Perioperative complications
Patients on dialysis therapy for end-stage renal disease undergo operative procedures at a rate exceeding that of the remainder of the population. In addition, perioperative complication rates in these patients are exceedingly high, occurring in up to two-thirds of patients [3941]. Because cardiothoracic surgeons perform a proportion of these procedures, a brief review of these complications is in order. Hyperkalemia is the most commonly occurring postoperative complication, seen in approximately 20%30% of patients [39, 41]. Along with cardiac arrhythmias and respiratory failure, these complications occur most frequently in the early postoperative period. Fluid overload and hemodynamic instability are usually manifest in the first postoperative day. Other commonly occurring complications including sepsis, pneumonia, hemorrhage, and wound complications are seen later in the postoperative period [39]. The most common causes of perioperative death in these patients are hyperkalemia, sepsis, and bleeding [41]. Overall, surgery in uremic patients on PD can be performed with acceptable rates of morbidity and mortality as long as potential complications are anticipated and preventive measures taken [41].

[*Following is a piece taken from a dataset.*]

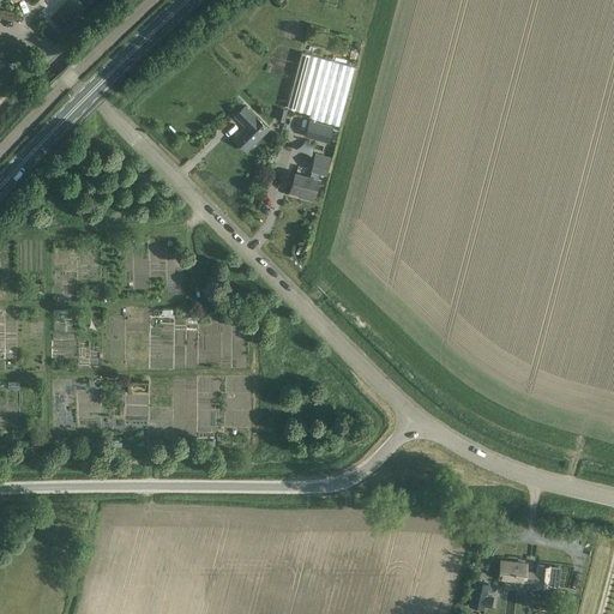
[(308,116),(312,118),(337,125),(353,66),(302,53),(287,108),(309,114),(308,116)]
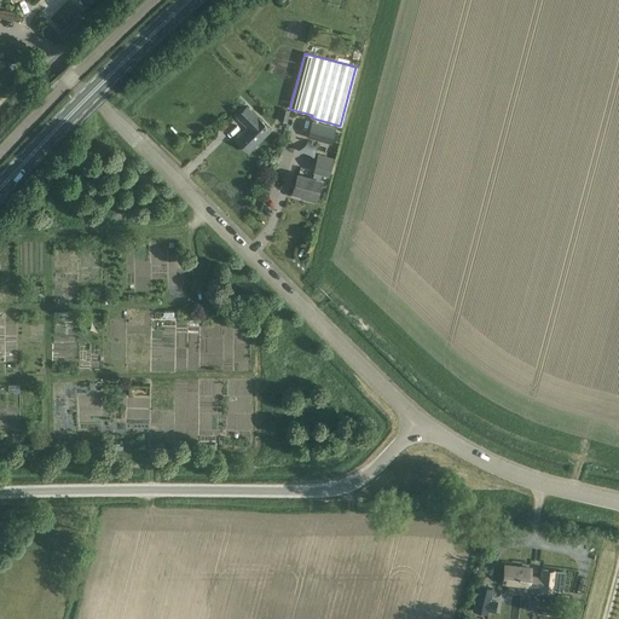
[(237,116),(248,128),(236,140),(248,151),(270,129),(247,106),(237,116)]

In summary, patients on peritoneal dialysis are susceptible to multiple complications of their therapy, many of which involve the thoracic cavity. Of greatest interest to cardiothoracic surgeons are acute, massive hydrothorax, diaphragmatic hernias, and esophageal perforation, all of which may require surgical intervention. In addition, peritoneal dialysis patients undergoing surgery are more likely to have perioperative complications, and a knowledge of these potential pitfalls is essential.